## Work to be completed
Give back the entries exactly, ending with the "Spendiermentalität findet sich" line.

[Study material Boundary: Start]

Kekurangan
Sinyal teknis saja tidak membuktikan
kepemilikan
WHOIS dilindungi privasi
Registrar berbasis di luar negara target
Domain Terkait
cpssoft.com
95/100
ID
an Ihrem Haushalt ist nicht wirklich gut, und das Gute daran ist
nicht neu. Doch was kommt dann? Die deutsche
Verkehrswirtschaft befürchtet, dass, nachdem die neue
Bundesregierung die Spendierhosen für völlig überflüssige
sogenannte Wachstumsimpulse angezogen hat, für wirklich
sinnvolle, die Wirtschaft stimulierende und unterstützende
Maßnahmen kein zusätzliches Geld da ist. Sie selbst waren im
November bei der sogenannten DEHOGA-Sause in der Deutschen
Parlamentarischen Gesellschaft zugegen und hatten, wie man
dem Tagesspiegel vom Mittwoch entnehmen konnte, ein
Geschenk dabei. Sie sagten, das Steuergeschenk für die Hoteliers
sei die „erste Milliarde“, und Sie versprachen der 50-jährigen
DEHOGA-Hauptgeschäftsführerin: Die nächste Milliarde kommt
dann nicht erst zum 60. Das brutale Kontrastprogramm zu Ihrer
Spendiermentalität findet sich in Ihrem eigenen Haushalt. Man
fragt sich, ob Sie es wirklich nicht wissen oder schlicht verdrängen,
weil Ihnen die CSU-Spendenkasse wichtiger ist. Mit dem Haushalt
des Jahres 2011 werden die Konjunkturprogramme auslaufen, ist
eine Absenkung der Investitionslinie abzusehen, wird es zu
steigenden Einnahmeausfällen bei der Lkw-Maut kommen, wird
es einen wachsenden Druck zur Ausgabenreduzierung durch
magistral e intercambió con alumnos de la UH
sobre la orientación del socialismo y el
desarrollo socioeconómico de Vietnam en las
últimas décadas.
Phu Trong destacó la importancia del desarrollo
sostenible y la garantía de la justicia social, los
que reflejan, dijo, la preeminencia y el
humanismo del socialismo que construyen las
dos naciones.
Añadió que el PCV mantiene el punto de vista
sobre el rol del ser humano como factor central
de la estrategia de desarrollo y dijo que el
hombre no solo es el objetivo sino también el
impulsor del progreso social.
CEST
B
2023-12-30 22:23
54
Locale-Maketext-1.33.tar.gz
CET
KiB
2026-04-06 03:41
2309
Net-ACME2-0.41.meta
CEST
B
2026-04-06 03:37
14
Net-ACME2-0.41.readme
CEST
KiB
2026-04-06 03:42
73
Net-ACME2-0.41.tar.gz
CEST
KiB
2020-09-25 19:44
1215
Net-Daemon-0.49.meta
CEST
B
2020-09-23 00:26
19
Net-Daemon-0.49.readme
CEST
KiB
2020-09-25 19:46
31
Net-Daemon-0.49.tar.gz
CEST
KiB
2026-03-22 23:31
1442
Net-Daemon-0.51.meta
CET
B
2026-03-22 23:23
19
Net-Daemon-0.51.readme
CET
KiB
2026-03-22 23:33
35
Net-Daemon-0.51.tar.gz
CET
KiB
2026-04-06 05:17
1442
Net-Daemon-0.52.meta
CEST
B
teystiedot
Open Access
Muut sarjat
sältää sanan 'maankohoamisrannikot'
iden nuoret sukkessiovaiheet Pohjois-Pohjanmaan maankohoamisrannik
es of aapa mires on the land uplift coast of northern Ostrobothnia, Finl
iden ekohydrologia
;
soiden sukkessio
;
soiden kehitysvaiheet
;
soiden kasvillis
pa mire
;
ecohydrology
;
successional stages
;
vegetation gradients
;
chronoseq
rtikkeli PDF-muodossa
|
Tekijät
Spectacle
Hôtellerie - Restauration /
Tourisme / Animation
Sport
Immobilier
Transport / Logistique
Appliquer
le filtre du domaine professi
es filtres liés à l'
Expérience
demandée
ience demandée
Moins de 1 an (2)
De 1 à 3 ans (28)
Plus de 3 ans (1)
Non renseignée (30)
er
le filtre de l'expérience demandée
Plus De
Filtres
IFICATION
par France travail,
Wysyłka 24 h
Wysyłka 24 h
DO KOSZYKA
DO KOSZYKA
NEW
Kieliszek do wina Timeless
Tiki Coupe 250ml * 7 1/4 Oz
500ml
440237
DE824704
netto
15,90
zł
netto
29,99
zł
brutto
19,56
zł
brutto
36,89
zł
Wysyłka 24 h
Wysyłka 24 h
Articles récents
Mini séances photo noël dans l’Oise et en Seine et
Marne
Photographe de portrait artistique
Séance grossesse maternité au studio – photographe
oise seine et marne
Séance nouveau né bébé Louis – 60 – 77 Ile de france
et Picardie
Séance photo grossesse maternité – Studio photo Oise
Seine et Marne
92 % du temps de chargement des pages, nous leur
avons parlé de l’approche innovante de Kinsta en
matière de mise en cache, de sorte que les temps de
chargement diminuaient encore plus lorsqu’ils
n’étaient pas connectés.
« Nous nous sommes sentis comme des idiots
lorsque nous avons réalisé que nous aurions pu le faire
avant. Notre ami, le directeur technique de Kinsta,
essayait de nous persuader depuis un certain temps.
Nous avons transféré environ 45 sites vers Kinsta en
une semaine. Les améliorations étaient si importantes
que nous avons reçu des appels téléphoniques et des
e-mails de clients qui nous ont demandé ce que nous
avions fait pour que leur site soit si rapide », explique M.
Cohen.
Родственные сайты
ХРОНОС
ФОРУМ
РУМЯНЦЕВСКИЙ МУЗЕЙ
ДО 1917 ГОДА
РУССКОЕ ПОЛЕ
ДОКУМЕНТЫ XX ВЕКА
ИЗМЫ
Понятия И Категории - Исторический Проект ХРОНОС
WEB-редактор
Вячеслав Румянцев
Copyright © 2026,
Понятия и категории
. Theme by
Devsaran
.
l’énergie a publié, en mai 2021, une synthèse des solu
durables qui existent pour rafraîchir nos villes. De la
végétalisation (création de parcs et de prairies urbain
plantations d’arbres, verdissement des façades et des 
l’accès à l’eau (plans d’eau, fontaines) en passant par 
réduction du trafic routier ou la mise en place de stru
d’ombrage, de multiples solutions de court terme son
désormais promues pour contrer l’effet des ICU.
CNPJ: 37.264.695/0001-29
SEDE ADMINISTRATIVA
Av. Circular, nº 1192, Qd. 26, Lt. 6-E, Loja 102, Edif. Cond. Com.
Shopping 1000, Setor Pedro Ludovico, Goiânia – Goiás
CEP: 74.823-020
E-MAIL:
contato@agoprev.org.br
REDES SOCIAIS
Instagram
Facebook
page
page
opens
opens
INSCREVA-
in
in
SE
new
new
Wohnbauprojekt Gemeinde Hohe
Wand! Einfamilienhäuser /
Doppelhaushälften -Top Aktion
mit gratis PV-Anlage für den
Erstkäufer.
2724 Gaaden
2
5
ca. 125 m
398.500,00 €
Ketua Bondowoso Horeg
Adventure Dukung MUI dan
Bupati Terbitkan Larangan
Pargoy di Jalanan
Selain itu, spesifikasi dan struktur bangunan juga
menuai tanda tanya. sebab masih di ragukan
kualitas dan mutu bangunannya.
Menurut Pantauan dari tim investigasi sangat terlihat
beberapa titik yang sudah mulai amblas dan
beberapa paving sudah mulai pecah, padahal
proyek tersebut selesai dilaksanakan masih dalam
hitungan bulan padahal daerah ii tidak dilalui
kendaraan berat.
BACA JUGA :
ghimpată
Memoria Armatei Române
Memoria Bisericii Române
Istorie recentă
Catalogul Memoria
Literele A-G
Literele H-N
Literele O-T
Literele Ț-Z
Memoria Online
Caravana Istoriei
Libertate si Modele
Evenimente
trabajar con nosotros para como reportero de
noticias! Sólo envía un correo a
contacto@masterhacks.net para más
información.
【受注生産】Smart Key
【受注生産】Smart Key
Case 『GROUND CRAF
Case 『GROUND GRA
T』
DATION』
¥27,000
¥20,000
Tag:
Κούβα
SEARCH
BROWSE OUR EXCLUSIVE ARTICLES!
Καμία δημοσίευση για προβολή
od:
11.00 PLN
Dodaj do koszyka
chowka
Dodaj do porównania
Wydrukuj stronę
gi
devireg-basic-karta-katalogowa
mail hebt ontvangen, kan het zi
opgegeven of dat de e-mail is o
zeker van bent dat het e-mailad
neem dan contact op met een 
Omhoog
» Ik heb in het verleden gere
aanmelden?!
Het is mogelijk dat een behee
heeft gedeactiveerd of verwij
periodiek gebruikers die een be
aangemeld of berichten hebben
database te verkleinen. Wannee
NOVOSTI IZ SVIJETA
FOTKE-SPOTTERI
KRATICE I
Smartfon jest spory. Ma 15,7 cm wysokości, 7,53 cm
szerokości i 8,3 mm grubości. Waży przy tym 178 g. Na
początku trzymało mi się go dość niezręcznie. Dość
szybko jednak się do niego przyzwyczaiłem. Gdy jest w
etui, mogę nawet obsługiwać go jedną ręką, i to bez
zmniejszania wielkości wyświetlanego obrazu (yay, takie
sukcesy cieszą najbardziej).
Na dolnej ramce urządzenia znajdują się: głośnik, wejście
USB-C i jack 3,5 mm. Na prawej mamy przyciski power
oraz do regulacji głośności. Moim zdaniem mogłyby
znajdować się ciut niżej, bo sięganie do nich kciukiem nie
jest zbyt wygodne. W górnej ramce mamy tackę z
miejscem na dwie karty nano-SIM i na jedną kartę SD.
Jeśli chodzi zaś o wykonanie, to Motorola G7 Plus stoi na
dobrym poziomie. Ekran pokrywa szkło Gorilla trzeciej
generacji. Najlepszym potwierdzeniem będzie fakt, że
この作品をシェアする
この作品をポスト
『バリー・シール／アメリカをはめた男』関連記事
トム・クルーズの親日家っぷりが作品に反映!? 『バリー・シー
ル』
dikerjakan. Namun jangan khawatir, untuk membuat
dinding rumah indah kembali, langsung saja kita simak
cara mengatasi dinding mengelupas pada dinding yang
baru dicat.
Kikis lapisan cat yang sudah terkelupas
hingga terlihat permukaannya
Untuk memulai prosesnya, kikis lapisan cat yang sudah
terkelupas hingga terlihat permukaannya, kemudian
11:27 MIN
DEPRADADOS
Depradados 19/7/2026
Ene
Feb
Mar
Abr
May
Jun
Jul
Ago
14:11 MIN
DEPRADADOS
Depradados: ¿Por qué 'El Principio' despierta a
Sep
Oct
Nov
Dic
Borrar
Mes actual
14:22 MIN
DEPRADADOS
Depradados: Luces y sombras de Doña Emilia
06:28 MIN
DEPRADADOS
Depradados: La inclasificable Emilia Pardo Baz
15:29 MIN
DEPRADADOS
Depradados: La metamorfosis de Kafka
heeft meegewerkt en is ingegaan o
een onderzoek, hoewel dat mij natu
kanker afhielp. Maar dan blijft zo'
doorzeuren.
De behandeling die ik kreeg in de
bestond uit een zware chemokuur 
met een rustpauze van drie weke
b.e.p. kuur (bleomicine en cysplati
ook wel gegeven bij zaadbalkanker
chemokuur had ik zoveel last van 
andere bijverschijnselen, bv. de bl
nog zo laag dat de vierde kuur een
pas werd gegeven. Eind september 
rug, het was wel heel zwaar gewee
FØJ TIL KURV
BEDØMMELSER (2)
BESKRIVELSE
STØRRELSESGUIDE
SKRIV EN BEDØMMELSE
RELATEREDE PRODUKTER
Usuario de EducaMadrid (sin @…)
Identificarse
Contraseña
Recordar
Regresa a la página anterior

[Study material Boundary: End]

## Answer to the problem
Kekurangan
Sinyal teknis saja tidak membuktikan
kepemilikan
WHOIS dilindungi privasi
Registrar berbasis di luar negara target
Domain Terkait
cpssoft.com
95/100
ID
an Ihrem Haushalt ist nicht wirklich gut, und das Gute daran ist
nicht neu. Doch was kommt dann? Die deutsche
Verkehrswirtschaft befürchtet, dass, nachdem die neue
Bundesregierung die Spendierhosen für völlig überflüssige
sogenannte Wachstumsimpulse angezogen hat, für wirklich
sinnvolle, die Wirtschaft stimulierende und unterstützende
Maßnahmen kein zusätzliches Geld da ist. Sie selbst waren im
November bei der sogenannten DEHOGA-Sause in der Deutschen
Parlamentarischen Gesellschaft zugegen und hatten, wie man
dem Tagesspiegel vom Mittwoch entnehmen konnte, ein
Geschenk dabei. Sie sagten, das Steuergeschenk für die Hoteliers
sei die „erste Milliarde“, und Sie versprachen der 50-jährigen
DEHOGA-Hauptgeschäftsführerin: Die nächste Milliarde kommt
dann nicht erst zum 60. Das brutale Kontrastprogramm zu Ihrer
Spendiermentalität findet sich in Ihrem eigenen Haushalt. Man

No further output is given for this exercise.